Era miércoles y la Estación de Padinggton estaba al mediodía en su hora pico. Octaviano sabía que la línea 23 lo dejaría en su trabajo si descendía, prestando atención, en Chepstow Road. Subió al bus de doble piso, visualizó su timbre individual para cuando tocara descender, sentado adelante de todo, la vista era absolutamente panorámica. La estrechez de las calles le recordaban a su pueblo: Este se ubicaba a un lado y al otro de la ruta 40 que cruzaba Catamarca marcando una cicatriz de asfalto y carteles que describían todas las veces que su Londres fue fundada, refundada o ¿refundida?

Repetía en inglés la lección que aprendió sobre la fundación al rendir aquel examen:

Londres, considerada como la localidad más antigua del país después de Santiago del Estero, que se fundó en 1553. Recibió este nombre como homenaje a la boda real de Mary Tudor, de Inglaterra, con Felipe II, de España. El capitán Juan Pérez de Zurita la fundó a mediados de junio de 1558, viniendo de Copiapó, Chile

El automatismo de seguir la lección, lo enfadó y se fustigó en voz alta: stupid! Para recomponerse comenzó a registrar frenéticamente con los ojos todo lo que tenía alrededor. No podía olvidar detalle, colores, por poco que le agradaran a los londinenses los colores alegres y flotaran siempre entre el marrón, el gris y el negro en sus vestimentas.
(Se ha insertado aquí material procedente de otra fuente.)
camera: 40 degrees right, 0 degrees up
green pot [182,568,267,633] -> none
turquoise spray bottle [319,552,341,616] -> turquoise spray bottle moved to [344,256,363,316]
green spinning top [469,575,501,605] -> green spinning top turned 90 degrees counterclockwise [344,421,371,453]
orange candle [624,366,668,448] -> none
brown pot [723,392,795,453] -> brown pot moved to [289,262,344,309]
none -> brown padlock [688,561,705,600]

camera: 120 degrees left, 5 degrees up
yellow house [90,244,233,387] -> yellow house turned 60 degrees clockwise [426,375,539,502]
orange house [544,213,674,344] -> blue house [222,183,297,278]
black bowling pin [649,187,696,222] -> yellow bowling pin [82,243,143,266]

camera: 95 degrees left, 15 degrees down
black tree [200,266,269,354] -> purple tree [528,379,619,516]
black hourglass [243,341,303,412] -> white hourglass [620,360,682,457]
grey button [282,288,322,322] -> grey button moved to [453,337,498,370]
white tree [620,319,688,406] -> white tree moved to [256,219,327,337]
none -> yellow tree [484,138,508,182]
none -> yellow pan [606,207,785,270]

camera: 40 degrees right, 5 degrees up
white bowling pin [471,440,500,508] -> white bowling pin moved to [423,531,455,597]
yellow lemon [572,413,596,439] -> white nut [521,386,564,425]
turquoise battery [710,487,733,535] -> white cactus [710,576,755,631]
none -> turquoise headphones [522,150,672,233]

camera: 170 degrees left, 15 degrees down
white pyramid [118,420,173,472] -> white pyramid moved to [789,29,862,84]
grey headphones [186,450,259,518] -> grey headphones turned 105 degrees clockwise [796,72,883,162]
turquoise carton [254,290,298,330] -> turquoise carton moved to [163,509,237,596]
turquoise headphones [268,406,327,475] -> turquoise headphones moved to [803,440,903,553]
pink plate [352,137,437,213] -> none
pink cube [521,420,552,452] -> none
Octaviano debía recordarlo todo. Los aromas, los edificios, los sonidos, la música, los ruidos, los sabores que su escaso presupuesto le permitía. Los hombres y mujeres circulando en monopatín eléctrico trajeados con elegancia inglesa, los ciclistas en la misma armonía, los cargadores para autos eléctricos, el Big Ben, esa línea le permitía observarlo a diario. Los autos de alta gama, el volante al revés. Todo, todo. Los que bailan, los pobres, porque los hay.

Mientras más intentaba retener, más fuerte mordía su labio inferior y más rápido saltaban sus lágrimas al recordar que todo fue una estafa, que no existía tal universidad, ni tal beca, ni tal ONG. Que estaba allí, solo, frente a esa inmensidad que lo arrasaba cada día y gracias al mérito de googlear respuestas de un examen, porque no entendía nada de inglés cuando llegó a Gran Bretaña, ahora se las ingeniaba. Pero no iba a rendirse, todos los días agarraba changa de lo que fuese, de todo eso que los europeos no quieren trabajar, lo sostenía la idea de que, si él resistía, el pueblo se salvaba con él. Que sus historias iban a ser tan buenas que todos quedarían hipnotizados, pidiendo más, anestesiados sin detenerse a pensar que estaban endeudados de por vida. Historias que de Londres a Londres solo ellos pudieran atesorar.